A true northern forest

A true northern forest

The low hum of insect wings and barely audible, a nearby silt-laden river moving lethargically over sand shoals and between branching roots and foliage, were the only sounds. There was no bird song, there were no birds. The air was humid and dense and as the sun rose to sit almost directly overhead, the temperature reached 30 degrees.

Tree ferns as tall as houses and club mosses larger than Joshua Tree cacti dripped on and shaded a forest floor covered by decaying vegetation, contributing the latest increment to a swampy mass of organic matter over 25 metres thick. 

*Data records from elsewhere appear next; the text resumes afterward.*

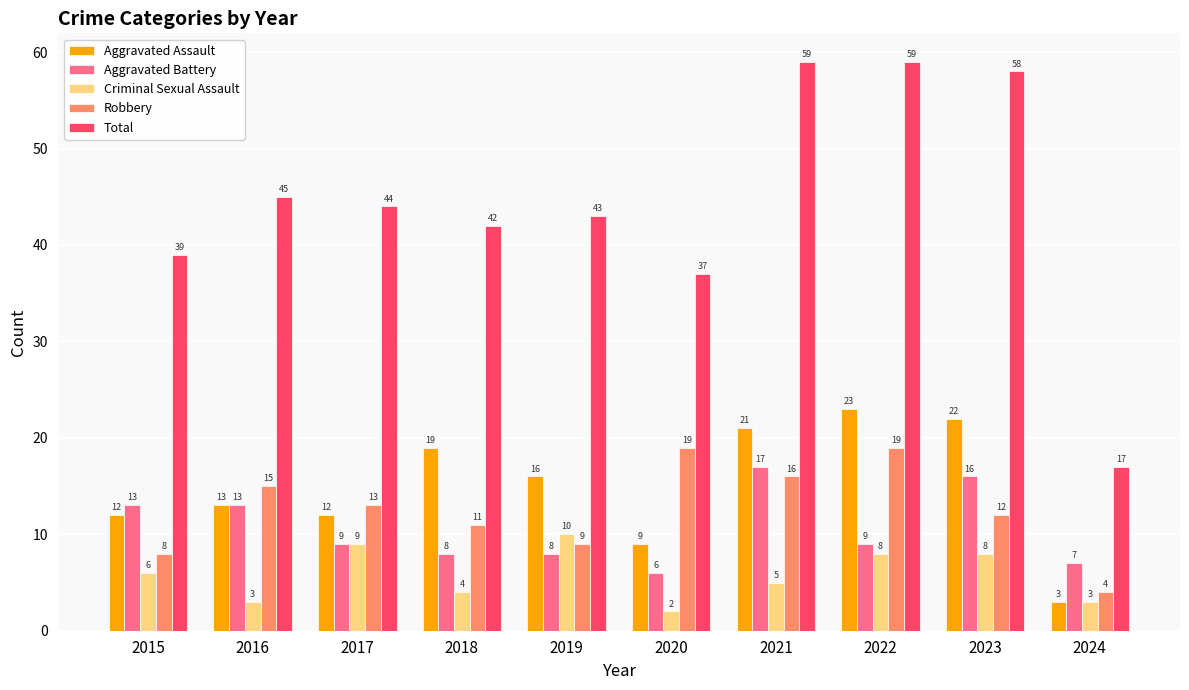

Rank the series by their maximum value, from highest to lowest.

Total, Aggravated Assault, Robbery, Aggravated Battery, Criminal Sexual Assault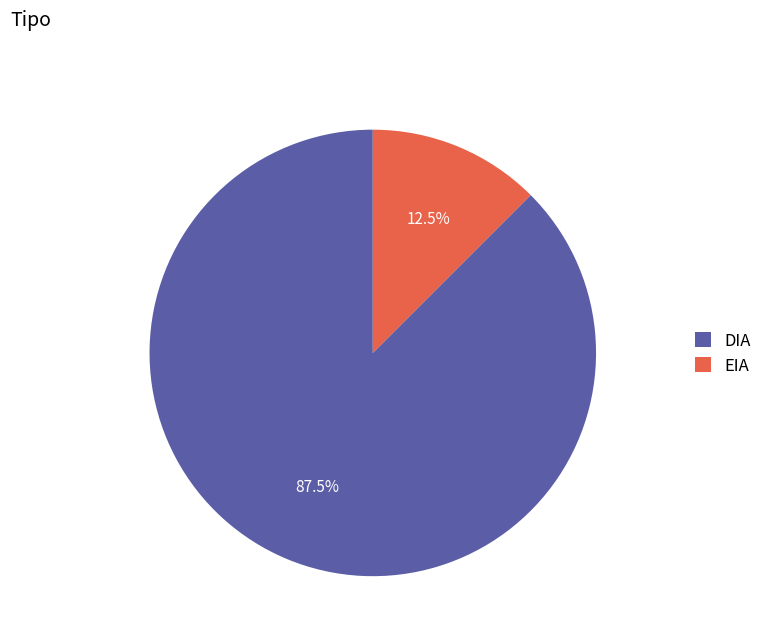

Which slice is the largest?

DIA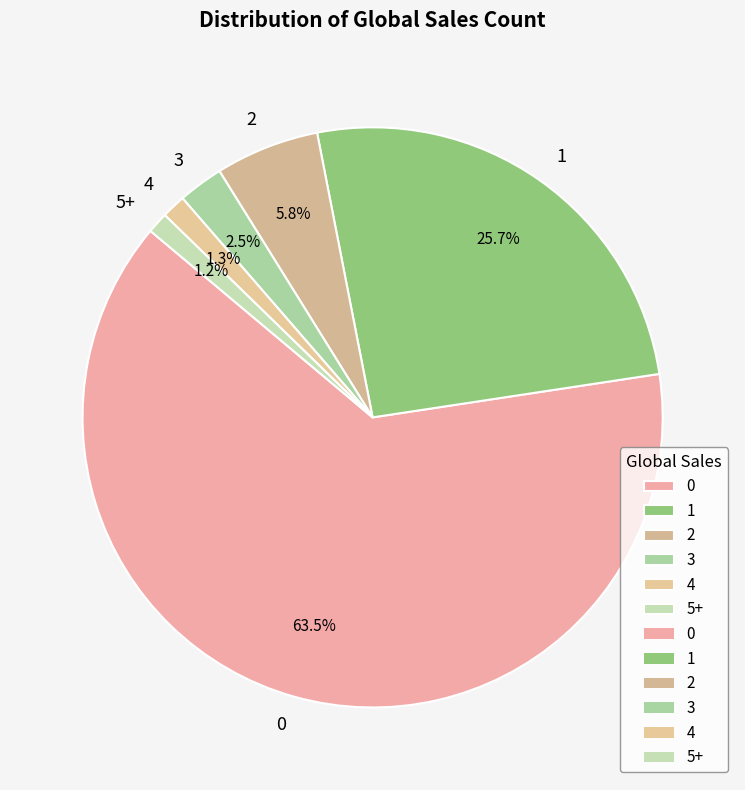

How many segments does this pie chart have?

6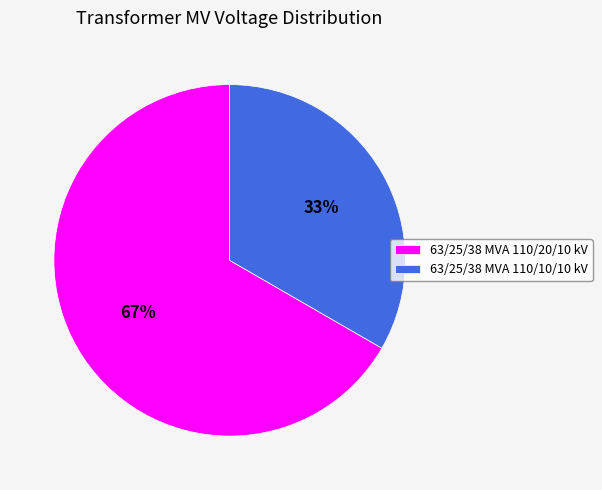

Is there a majority slice in this chart?

Yes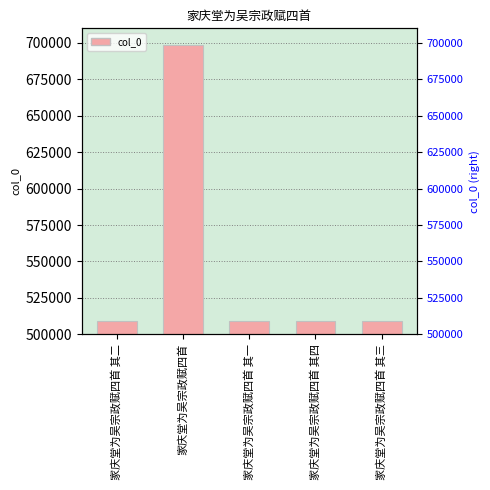

Reading left to right, list all the values displayed in this chart.

508817	698305	508816	508819	508818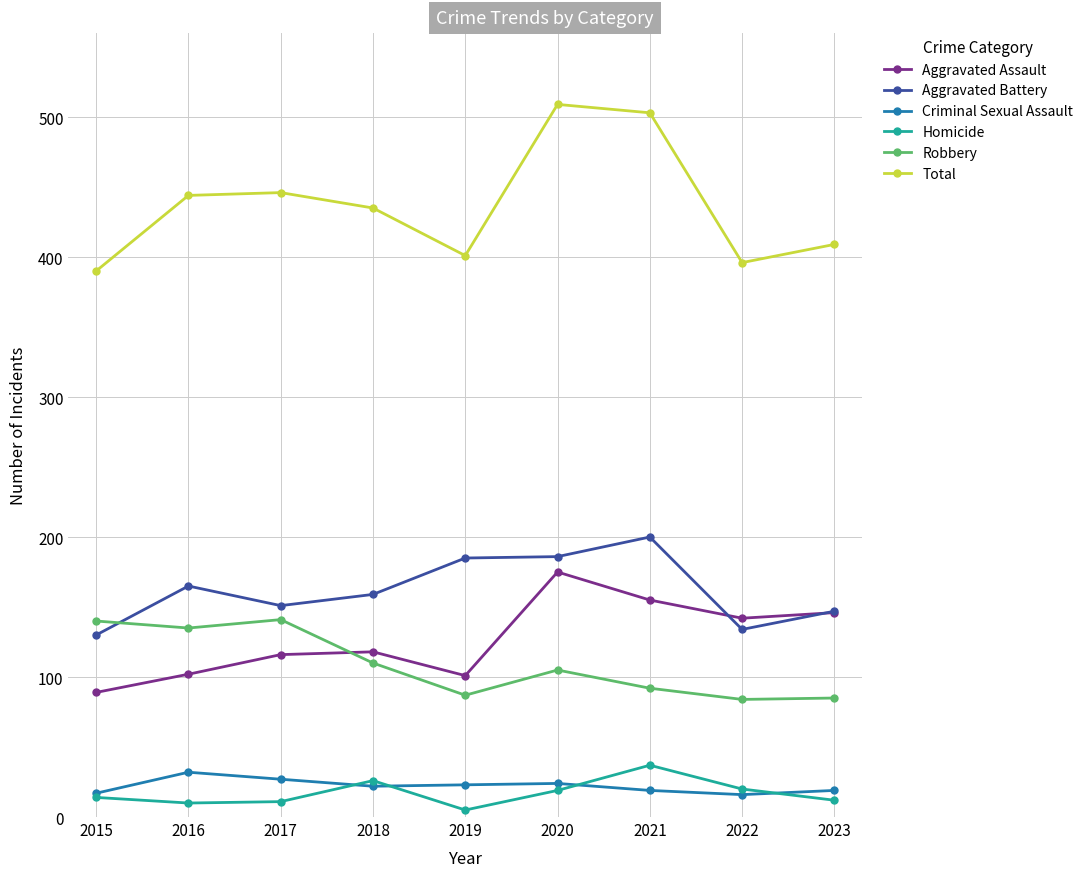

Is this an area chart (filled region under the line)?

No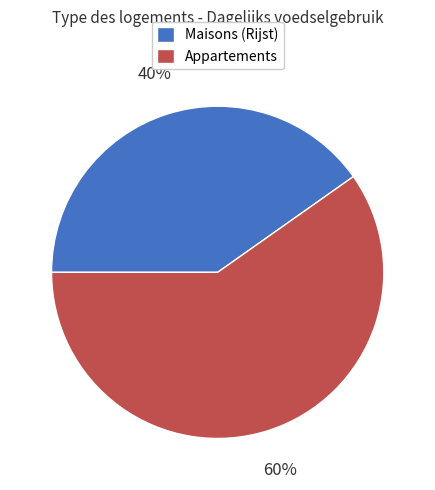

To the nearest percent, what percentage of the pie is Appartements?

60%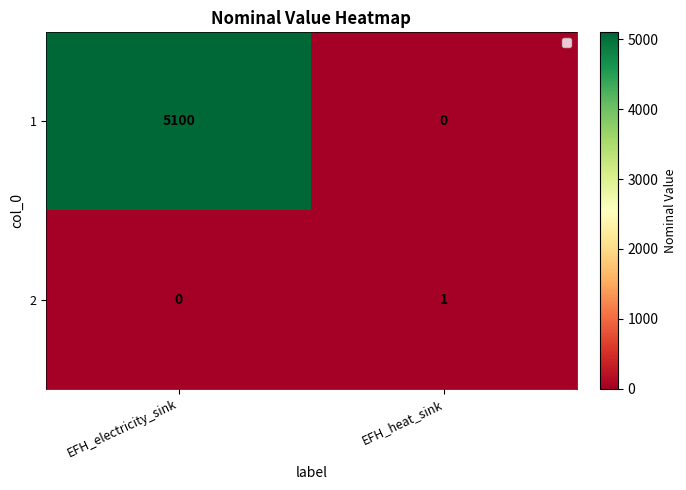

Reading left to right, list all the values displayed in this chart.

1: 5100	0
2: 0	1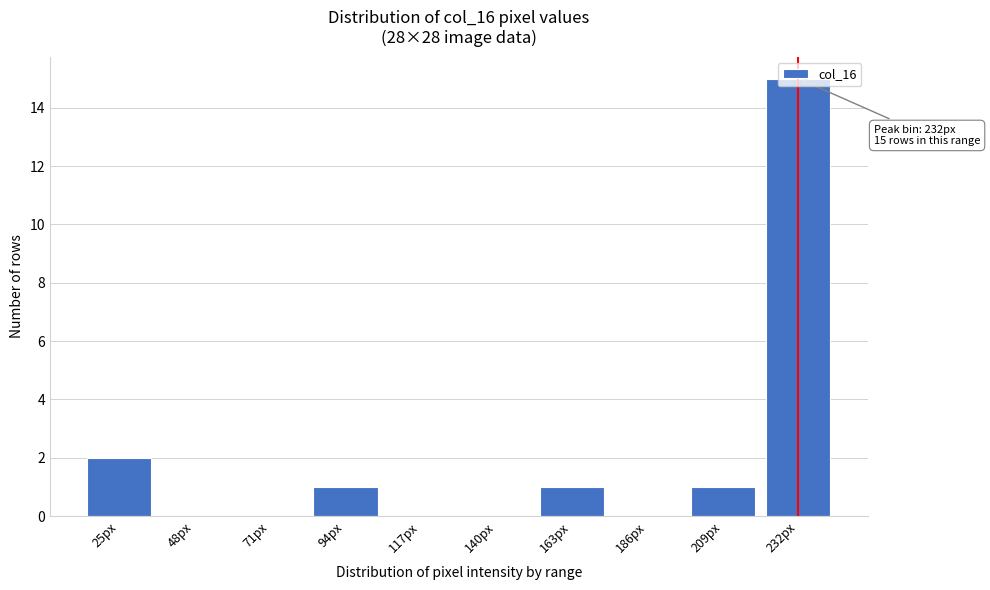

Where is the data nearest to the value 7?

25px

A millipede, stretching to 2 metres long and half a metre across, rustled through the damp plant litter leaving a tyre-tread trail in muddy patches. Oxygen levels higher than the planet had known before, had allowed this arthropod and its extended family to evolve into giants. But despite this atmospheric richness, the tree ferns, and indeed all the oversized primitive plants in this part of an equatorial forest, which stretched well over 7,000 square kilometres, looked less than healthy. 

Groundwater levels were rising and becoming brackish. The ice cap at the South Pole was melting and retreating, and after tens of thousands of years of terrestrial dominance, the sea was about to drown this piece of forest. The climate and the landscape were changing.  

The above isn’t a description of the Amazon Basin, or the jungles of Borneo today, facing the consequences of our warming climate. No, this is us, south Northumberland and eastern Cumbria, but 320 million years ago. It’s a description of the environment that produced an extensive and persistent coal; the Little Limestone Coal. A story of plants that became peat, that became a black rock on which the livelihoods of many thousands of people have depended.

The coal lies just below the limestone from which it takes its name and which was a product of the coral sea that flooded the forest. It’s thinner perhaps than the younger and more numerous coals of the Newcastle and Durham coalfields to the south and east. But it had just as much influence on the local population. 

In over 20 hamlets, villages and small towns in Northumberland and Cumbria, from Amble to Capheaton, Wall to Haydon Bridge, Bardon Mill to Haltwhistle, Hallbankgate to Hartside, and Alston to Lambley, mining this coal used to be a significant, if not the dominant, occupation. These places owe their persistence, if not their existence to this rock. It was first mined by the Romans and then much more extensively, especially in the 19th century, up to the middle of the 1950s. Look carefully and you will still see the hundreds of bell pits, dayholes, drifts, adits and shafts. It is still mined today at a solitary small colliery at Ayle.

Nowadays we have, at best, an uneasy relationship with coal and fossil fuels, but let’s not be tempted by the current vogue to re-write history on this one and make it a 100% villain. Coal put bread on the table for tens of thousands of families in the North, for some it brought prosperity and invention, for others it brought tragedy. Today, unarguably, it leaves us with a colossal global problem - climate change. Ironic that it was a change of climate that brought about the demise of the coal forest itself. 

And the title - the true northern forest? I congratulate the Woodland Trust and other agencies who have set out their ambition to plant 50 million trees in and around the cities of Liverpool, Manchester, Leeds, Sheffield, Chester and Hull. It’s a great concept that will reduce the risk of flooding, create jobs, make people happier and healthier, and store an awful lot of carbon. But isn’t it nice to hold on to the cheeky thought that we here in the real North had a much bigger forest a little before them?